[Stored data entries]
----------

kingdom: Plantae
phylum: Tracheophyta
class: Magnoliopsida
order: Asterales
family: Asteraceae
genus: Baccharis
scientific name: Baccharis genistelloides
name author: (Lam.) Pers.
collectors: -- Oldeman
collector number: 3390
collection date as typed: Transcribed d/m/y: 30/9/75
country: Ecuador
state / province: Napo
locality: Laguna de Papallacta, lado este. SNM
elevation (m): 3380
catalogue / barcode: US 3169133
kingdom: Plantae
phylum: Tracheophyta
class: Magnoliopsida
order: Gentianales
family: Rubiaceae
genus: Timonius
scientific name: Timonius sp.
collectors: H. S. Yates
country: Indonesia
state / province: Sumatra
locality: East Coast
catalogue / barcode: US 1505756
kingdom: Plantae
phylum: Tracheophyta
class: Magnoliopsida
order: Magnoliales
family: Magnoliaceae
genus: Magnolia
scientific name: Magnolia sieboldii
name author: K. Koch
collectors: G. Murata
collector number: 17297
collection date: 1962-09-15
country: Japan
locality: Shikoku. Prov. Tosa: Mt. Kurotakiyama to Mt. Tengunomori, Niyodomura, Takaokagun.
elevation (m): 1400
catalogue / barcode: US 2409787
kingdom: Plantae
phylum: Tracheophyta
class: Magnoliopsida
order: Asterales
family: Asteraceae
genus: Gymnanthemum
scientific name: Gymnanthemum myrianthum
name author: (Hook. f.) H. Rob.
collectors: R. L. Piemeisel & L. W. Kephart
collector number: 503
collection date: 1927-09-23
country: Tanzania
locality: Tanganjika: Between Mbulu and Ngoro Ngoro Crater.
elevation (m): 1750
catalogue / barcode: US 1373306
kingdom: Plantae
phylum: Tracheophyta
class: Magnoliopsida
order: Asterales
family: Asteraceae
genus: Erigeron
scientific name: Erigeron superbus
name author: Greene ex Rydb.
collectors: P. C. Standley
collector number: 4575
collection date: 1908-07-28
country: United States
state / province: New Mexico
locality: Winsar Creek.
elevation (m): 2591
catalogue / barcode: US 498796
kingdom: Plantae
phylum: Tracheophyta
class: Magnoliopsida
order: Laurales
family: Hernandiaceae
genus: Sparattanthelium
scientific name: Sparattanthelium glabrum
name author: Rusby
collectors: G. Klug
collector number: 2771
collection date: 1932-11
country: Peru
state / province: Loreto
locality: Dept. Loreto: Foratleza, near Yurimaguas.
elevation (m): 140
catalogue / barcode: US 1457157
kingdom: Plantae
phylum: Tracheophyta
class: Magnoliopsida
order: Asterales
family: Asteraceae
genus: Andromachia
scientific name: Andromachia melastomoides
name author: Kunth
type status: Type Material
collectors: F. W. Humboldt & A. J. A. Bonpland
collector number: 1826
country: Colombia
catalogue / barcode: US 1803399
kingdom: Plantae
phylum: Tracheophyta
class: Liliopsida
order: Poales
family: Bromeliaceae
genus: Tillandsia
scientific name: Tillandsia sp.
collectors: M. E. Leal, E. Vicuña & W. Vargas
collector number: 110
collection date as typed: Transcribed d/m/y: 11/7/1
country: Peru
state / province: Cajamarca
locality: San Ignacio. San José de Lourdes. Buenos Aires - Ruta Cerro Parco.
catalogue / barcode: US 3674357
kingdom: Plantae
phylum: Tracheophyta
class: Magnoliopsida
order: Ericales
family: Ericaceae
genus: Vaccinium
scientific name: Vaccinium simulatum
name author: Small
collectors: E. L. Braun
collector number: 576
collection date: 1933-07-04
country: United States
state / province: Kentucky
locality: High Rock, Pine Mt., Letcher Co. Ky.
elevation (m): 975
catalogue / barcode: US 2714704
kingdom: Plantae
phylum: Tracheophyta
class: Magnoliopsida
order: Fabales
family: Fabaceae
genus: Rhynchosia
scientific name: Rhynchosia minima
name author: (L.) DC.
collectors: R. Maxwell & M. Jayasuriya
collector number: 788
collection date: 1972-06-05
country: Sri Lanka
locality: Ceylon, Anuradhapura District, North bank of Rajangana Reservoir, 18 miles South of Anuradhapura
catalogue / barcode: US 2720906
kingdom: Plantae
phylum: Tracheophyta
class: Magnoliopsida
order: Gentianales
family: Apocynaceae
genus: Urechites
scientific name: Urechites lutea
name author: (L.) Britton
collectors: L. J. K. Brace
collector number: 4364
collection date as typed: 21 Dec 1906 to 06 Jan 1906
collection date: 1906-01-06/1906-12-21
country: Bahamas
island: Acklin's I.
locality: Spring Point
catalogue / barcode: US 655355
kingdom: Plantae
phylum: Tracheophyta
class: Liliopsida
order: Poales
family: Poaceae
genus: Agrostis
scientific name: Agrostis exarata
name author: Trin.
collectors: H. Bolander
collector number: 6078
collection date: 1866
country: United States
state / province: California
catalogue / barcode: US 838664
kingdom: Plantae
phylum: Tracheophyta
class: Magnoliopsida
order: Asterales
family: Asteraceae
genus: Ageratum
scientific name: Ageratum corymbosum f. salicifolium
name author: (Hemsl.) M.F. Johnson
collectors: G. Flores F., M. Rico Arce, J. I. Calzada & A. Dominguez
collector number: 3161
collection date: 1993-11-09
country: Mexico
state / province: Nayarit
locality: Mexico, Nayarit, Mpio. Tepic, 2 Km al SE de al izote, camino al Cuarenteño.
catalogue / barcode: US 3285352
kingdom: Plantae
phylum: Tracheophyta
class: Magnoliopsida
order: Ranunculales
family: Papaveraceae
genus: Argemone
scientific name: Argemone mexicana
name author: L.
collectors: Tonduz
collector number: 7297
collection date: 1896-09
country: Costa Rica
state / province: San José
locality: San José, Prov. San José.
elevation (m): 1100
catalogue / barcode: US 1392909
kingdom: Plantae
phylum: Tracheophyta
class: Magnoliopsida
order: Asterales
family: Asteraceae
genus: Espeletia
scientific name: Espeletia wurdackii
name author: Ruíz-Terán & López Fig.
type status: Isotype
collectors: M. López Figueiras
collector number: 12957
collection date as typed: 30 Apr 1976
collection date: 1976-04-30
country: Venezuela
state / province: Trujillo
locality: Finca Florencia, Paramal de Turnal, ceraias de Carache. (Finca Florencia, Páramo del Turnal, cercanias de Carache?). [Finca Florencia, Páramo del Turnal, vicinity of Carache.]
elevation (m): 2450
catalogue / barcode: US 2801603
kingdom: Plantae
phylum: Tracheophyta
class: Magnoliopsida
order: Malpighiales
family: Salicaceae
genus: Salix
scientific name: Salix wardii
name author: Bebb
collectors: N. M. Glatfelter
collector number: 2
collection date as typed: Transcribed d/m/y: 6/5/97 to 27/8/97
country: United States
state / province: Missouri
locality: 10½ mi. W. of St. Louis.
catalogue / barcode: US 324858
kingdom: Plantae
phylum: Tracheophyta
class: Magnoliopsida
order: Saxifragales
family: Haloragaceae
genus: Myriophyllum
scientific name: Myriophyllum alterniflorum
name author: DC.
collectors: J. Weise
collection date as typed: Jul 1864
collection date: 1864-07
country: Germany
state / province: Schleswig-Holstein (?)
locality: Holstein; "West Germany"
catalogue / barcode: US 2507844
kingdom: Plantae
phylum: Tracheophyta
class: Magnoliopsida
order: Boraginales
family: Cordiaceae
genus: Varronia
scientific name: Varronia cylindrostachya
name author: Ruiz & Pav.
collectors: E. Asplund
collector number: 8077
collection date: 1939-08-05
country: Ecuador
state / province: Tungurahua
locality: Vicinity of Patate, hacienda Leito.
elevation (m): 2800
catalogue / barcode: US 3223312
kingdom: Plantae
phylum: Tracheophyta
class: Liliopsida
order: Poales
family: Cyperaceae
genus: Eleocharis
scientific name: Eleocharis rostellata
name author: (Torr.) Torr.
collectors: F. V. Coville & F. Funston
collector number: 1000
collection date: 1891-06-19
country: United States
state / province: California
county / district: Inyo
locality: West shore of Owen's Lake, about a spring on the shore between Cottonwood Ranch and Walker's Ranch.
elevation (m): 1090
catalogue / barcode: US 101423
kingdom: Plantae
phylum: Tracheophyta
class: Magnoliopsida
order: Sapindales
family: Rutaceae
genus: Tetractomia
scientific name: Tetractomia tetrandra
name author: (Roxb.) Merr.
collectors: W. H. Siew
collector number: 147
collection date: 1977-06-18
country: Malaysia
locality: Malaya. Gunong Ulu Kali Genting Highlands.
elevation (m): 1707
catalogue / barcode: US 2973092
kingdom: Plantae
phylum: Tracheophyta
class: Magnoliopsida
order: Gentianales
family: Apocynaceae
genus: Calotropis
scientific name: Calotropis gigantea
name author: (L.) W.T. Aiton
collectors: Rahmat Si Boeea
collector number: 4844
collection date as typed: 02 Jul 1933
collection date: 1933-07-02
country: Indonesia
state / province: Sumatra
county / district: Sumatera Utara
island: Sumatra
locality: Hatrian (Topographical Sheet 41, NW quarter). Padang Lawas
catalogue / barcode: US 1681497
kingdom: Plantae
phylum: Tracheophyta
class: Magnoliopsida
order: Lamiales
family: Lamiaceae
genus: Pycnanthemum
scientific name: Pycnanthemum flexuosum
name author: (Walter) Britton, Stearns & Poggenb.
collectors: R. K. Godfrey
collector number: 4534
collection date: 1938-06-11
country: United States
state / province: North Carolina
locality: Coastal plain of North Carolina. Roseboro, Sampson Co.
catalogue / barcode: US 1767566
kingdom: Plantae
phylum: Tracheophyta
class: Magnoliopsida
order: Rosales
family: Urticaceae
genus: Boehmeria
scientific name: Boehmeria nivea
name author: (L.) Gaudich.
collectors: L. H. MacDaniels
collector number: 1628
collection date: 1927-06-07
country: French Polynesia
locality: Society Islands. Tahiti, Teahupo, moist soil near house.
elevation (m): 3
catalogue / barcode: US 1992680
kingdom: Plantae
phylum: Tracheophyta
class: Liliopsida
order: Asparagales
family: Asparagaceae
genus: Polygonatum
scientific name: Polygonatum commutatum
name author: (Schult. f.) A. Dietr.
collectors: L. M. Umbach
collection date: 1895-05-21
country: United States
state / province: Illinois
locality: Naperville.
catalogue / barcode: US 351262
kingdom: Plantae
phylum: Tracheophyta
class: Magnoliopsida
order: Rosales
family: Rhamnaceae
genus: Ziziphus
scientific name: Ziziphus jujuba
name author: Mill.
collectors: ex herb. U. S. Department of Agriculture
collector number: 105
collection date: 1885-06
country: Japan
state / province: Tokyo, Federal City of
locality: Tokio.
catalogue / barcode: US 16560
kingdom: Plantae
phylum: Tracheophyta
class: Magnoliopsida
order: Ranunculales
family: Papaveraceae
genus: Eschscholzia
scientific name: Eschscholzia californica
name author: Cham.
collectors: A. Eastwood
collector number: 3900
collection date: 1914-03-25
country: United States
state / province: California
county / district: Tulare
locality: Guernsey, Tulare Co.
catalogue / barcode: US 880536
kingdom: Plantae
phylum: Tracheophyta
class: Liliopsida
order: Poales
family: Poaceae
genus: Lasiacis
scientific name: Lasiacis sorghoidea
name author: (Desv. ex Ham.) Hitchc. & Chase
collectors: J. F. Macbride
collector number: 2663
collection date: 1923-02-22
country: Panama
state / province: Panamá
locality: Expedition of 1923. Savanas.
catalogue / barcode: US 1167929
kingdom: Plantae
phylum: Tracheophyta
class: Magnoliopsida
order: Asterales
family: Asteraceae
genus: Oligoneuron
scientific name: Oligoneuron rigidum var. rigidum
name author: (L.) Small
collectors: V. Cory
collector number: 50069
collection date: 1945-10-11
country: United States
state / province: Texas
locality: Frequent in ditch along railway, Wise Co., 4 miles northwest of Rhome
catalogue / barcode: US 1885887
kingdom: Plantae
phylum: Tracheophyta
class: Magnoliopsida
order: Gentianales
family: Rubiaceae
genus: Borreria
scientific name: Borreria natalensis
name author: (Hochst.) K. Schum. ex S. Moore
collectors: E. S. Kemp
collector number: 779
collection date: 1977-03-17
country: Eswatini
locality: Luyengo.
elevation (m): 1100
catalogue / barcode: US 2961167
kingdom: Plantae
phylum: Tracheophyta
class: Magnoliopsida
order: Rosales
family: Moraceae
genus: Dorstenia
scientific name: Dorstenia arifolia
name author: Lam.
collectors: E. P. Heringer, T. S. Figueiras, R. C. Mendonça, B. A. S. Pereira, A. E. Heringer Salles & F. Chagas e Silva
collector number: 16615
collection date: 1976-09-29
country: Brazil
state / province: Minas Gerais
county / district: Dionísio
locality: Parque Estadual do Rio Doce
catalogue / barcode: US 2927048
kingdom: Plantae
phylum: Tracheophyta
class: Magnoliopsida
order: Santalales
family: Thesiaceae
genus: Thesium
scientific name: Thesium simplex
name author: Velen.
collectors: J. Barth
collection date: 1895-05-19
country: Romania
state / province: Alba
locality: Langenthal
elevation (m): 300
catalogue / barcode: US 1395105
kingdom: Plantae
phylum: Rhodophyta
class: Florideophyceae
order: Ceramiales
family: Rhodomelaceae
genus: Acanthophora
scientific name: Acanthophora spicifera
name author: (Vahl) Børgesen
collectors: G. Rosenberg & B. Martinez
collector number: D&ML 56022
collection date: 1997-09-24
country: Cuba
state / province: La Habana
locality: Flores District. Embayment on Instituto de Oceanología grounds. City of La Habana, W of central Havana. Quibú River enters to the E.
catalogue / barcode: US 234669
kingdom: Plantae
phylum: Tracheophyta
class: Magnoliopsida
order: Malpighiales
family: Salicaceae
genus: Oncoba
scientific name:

----------

Short task:
Render the rows from the first line up to and including the line with "state / province: Napo" as a JSON list of strings, one string per line, with blank lines left out.

The output:
[
  "kingdom: Plantae",
  "phylum: Tracheophyta",
  "class: Magnoliopsida",
  "order: Asterales",
  "family: Asteraceae",
  "genus: Baccharis",
  "scientific name: Baccharis genistelloides",
  "name author: (Lam.) Pers.",
  "collectors: -- Oldeman",
  "collector number: 3390",
  "collection date as typed: Transcribed d/m/y: 30/9/75",
  "country: Ecuador",
  "state / province: Napo"
]